* [Faça isto]: No texto abaixo, sobre o acórdão do Tribunal da Relação do Porto, enumere tudo aquilo que, na frase iniciada por «Todo o texto é insólito», se diz que a pessoa sofreu.

Não fosse a onda de indignação que inundou as redes sociais quando o caso veio a público e teríamos dificuldade em situarmo-nos no tempo – sim, estamos em Outubro de 2017. O acórdão do Tribunal da Relação do Porto, proferido por Neto de Moura e assinado por Maria Luísa Arantes, expõe o machismo retrógrado que constitui as estruturas judiciais portuguesas no tratamento de casos de violência contra as mulheres.

Com uma argumentação que nos deixa na dúvida sobre a formação do responsável pelo processo, o conteúdo e consequências que envolvem as conclusões que são apresentadas no documento são mais graves que a possibilidade de o confundirmos com o padre ortodoxo da igreja do nosso bairro. Todo o texto é insólito e desencadeia a revolta de qualquer um que entenda a necessidade de ser feita justiça a uma pessoa que foi perseguida, insultada, agredida, vítima de terrorismo psicológico e que foi inclusive ameaçada de morte. Esta mulher e a filha suportaram a violência, a opressão e o medo que só numa sociedade permissiva no que toca às questões do machismo tem espaço para acontecer. Cito algumas das frases ditas por um dos acusados: “andas com outros homens, és uma puta, vou-te matar”, “durante a semana fui várias vezes ao salão da tua mãe para a matar, a sorte dela era não estar lá”.

* [Linhas de dados]:

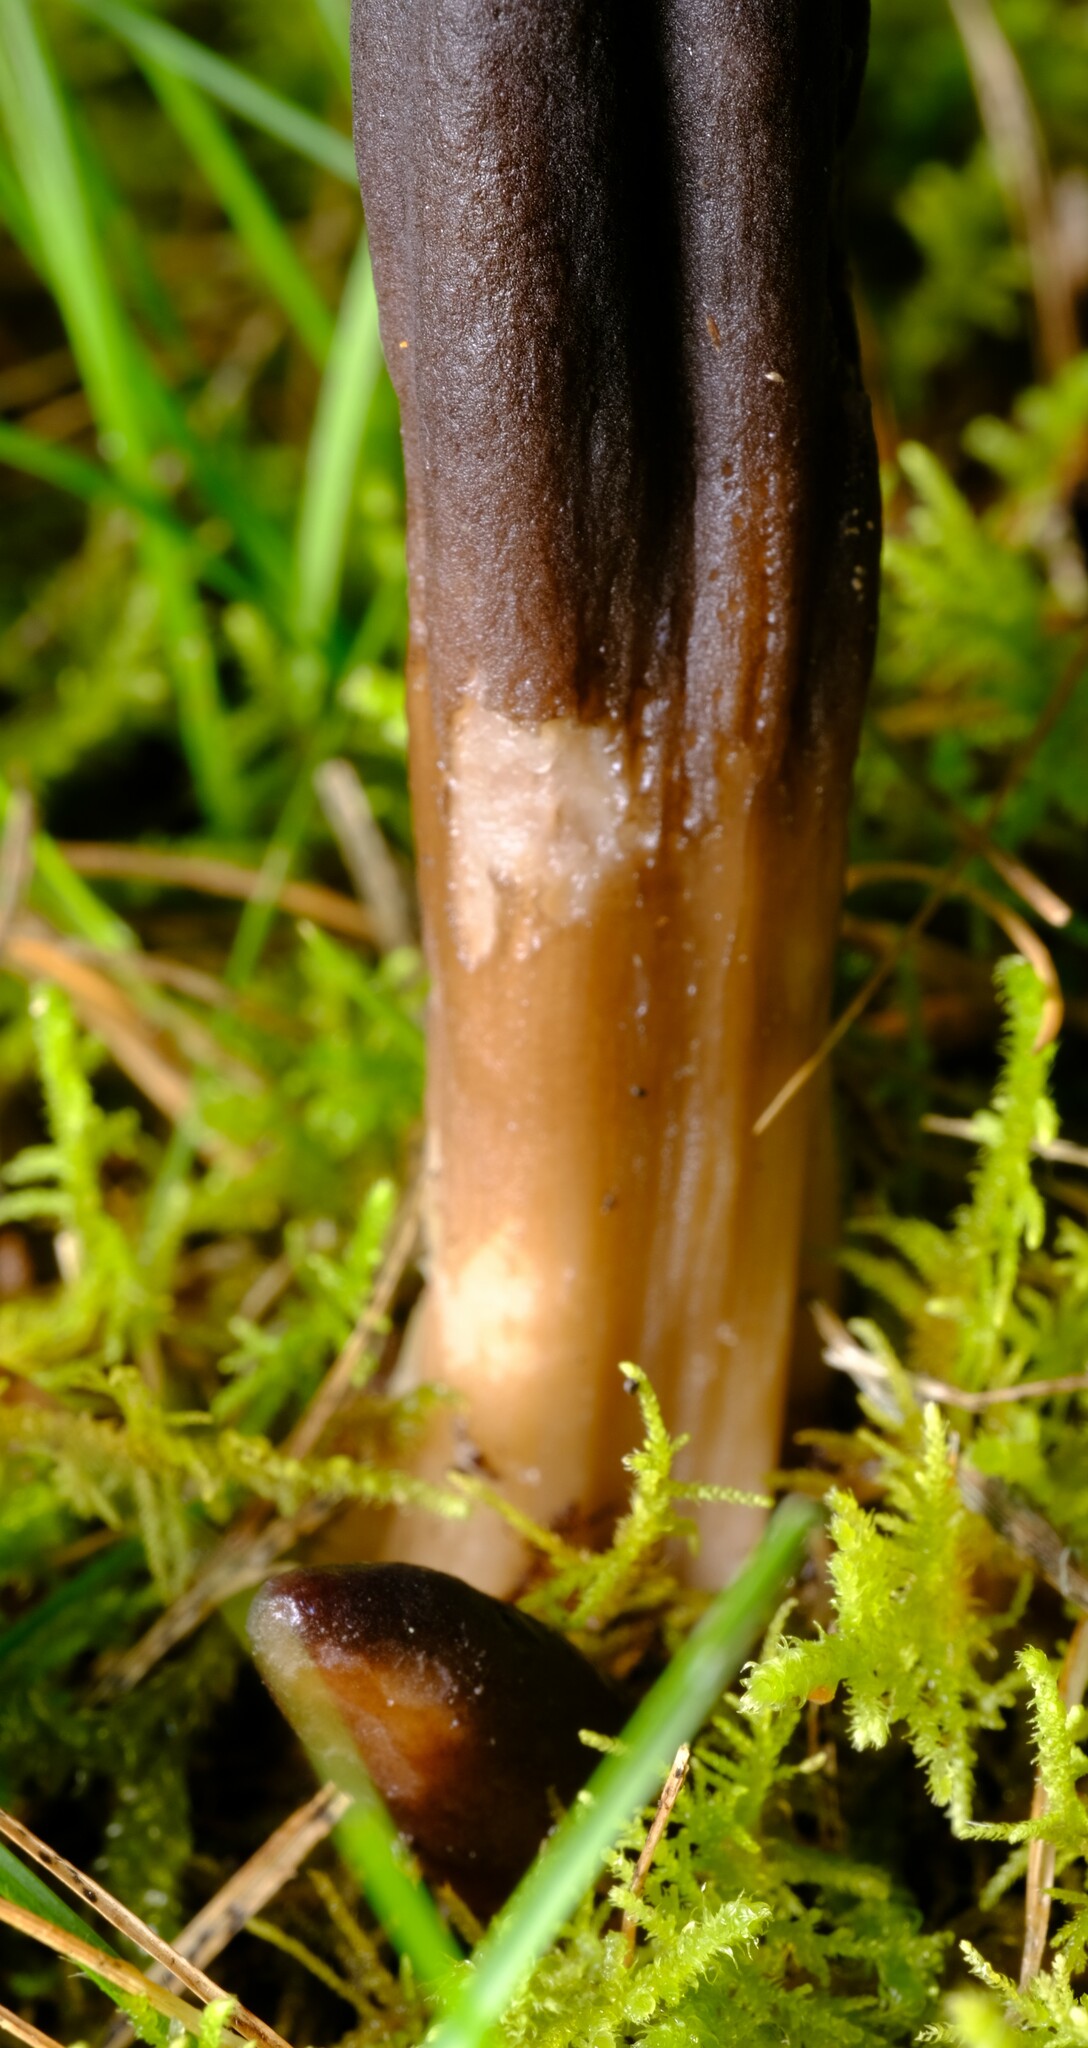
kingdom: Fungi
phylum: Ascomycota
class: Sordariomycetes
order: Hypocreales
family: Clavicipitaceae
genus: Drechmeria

==

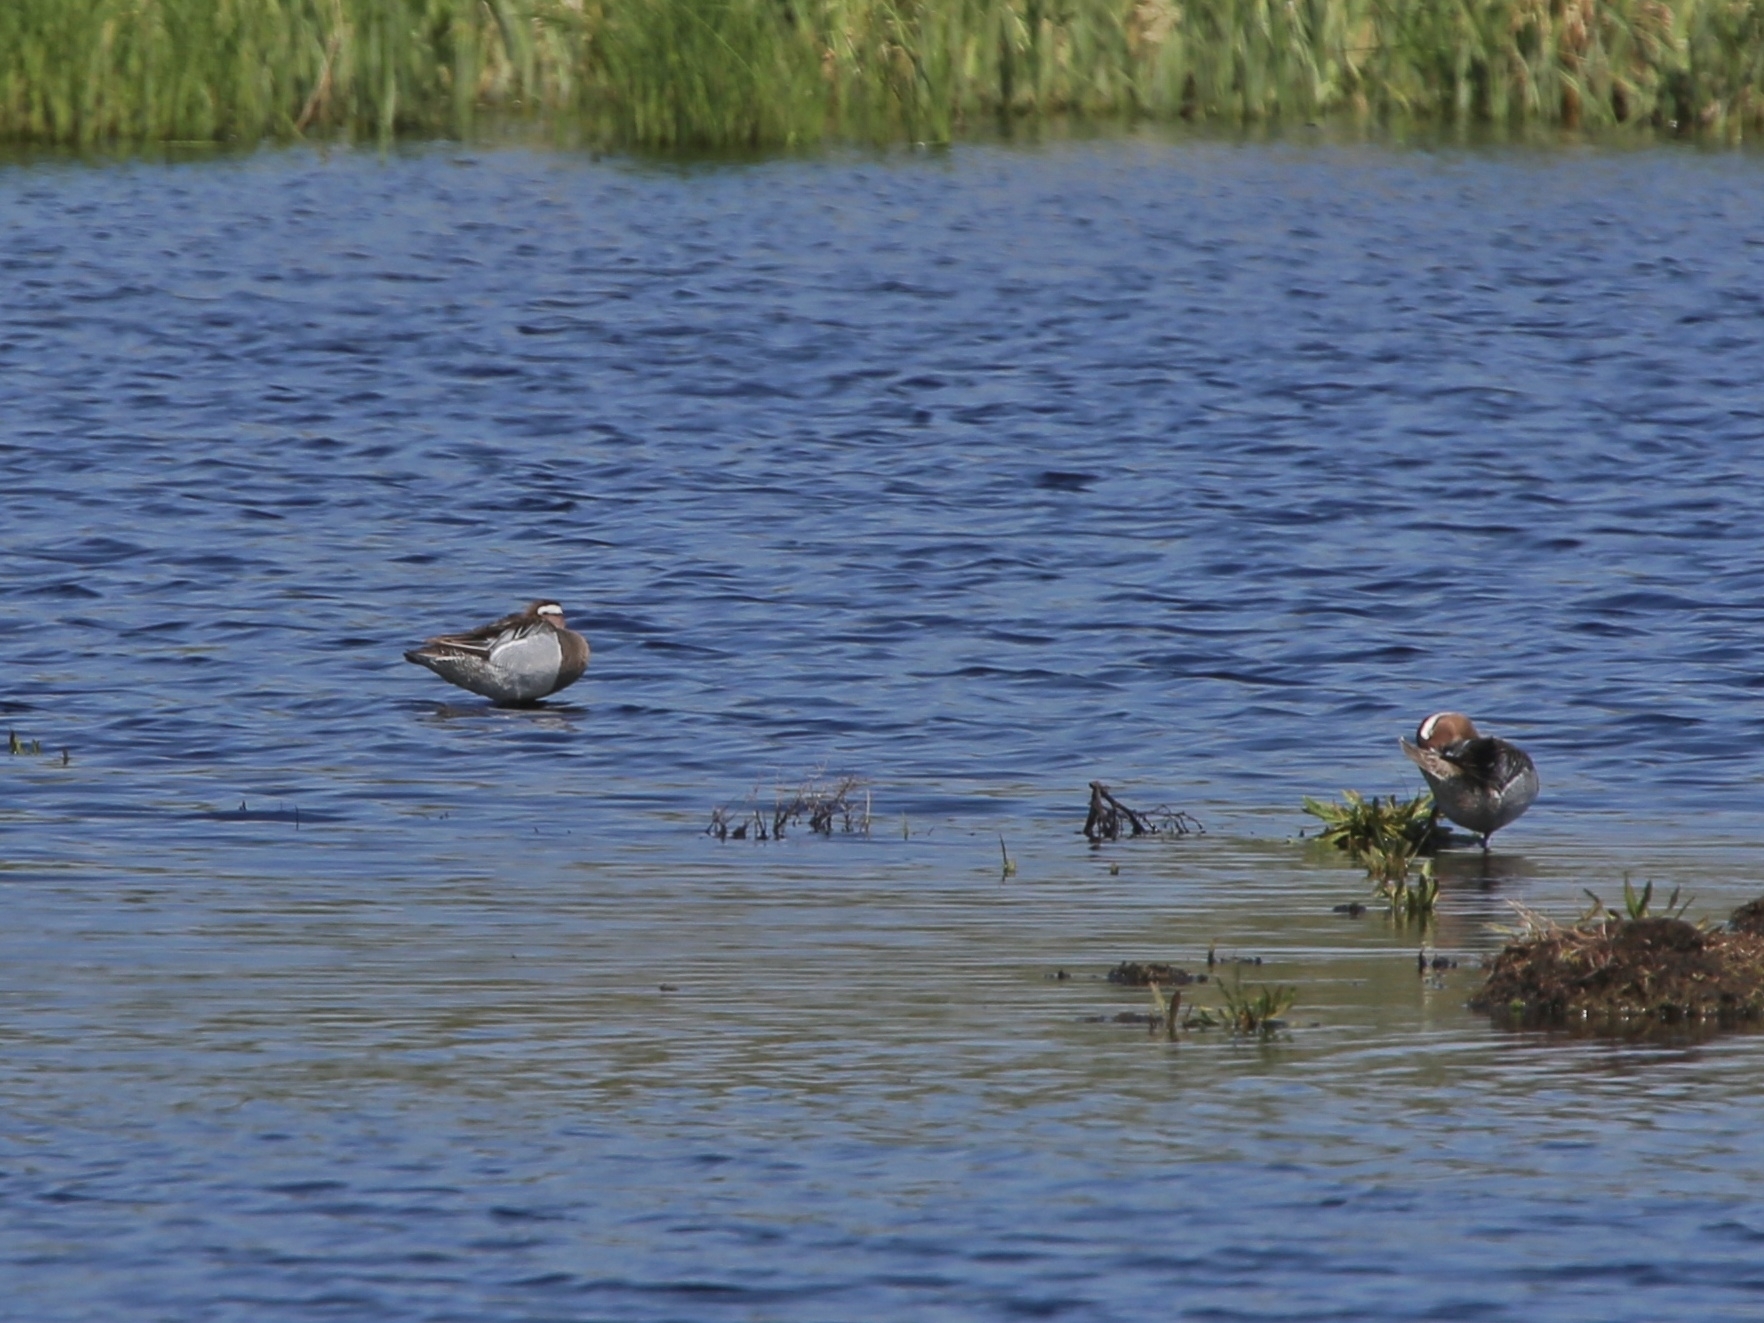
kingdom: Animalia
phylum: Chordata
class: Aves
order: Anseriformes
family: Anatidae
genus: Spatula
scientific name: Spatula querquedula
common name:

* [Resposta correta]:
- perseguida
- insultada
- agredida
- vítima de terrorismo psicológico
- ameaçada de morte